Have no idea where to start? 

No problem.

If you’re just starting to think about venturing into the world of art collecting the process can certainly seem daunting. We’re not all getting regular invites to hang with the art glitterati, so feeling confident to take the plunge on a purchase is nerve-racking. How do you know what to buy without potentially getting ripped off or spending a fortune? We get it. It’s not the easiest terrain to navigate. But have no fear, tondo’s here with our top 5 tips for art lovers who want to become art collectors.

This sounds like a cliché and you’ve probably heard it before, but it’s too good a point to skip. Whether you end up buying a piece for $300 or a piece for $10,000 you’re going to want to enjoy living with it. In fact, you’re going to want to be somewhat obsessed with it, so not only is it worth the money you pay, but also the time you put into acquiring it. 

Decide ahead of time how much you’re willing to spend on a piece. This will help you hone in on how you approach your search for the perfect work and might even steer you towards artworks you weren’t considering before like prints, photographs, and editions. 

The bottom line is that learning everything you need to know about an artist whose work you are considering buying can be uber time consuming. It’s also uber necessary. If you spot a piece you love, find out more about the artist, how much similar works have sold for, and if the work has any provenance or comes directly from the artist’s studio. 

In order to find what you love and have something to do research ON, you need to be out in the art space, getting your groove on at museums, gallery exhibitions and other events.

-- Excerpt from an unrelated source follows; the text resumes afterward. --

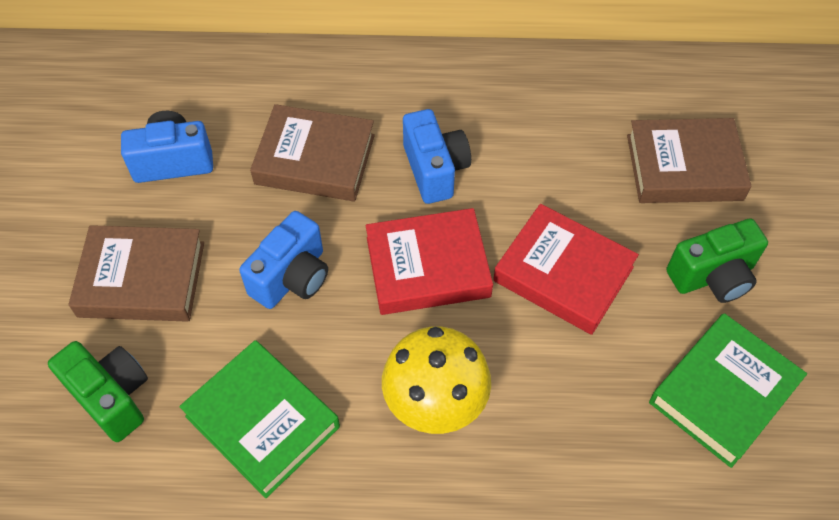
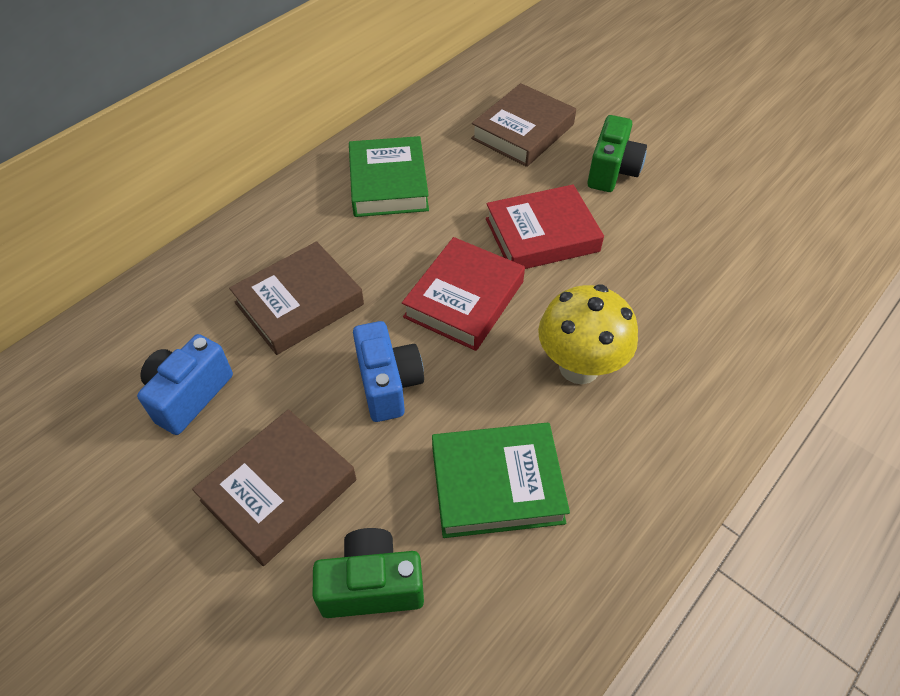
camera: 50 degrees left, 5 degrees down
blue camera [403,109,471,204] -> none
green book [649,313,807,468] -> green book moved to [349,136,429,217]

Think outside the box too. You don’t need to pay to be a member of a swanky club (though this doesn’t hurt if you have the funds). Check out local colleges for MFA open houses or see if galleries near you are organizing artist studio visits.

Now consider all of these points, and add a ribbon on top: the "make it count" ribbon. Yes, it’s still important to buy what you love, for the price you want, through what you see in your outings, after you research it, but all in all you want your purchase to count as much as possible. Wouldn’t it be great if your piece increased in value over the next 5 years AND you loved it? That can be possible if you’re doing the right research, asking the right questions, and being smart about your purchase.

That’s it. You’re on your way to becoming a pro collector! Now get a move on and remember our tips.